#### What to produce
All lines in the listing below that hold the string "Радиатор" are to be tallied, with only the total reported.

#### The records

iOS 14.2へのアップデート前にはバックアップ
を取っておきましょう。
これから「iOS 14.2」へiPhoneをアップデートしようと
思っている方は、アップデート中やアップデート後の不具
==
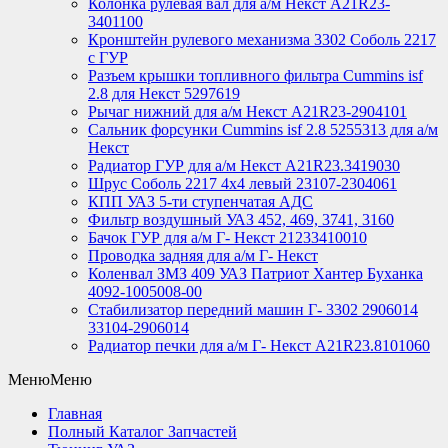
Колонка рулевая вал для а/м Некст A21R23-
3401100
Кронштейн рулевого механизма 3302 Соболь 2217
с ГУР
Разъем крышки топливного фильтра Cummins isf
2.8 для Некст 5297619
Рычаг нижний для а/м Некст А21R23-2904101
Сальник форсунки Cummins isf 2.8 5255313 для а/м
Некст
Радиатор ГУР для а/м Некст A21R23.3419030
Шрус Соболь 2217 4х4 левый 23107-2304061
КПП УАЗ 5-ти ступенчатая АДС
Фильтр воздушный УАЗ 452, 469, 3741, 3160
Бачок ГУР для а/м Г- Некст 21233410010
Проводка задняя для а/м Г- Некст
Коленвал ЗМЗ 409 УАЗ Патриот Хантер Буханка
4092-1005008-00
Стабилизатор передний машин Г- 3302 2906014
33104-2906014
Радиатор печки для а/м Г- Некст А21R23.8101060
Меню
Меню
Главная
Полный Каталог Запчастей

#### Result of this task
2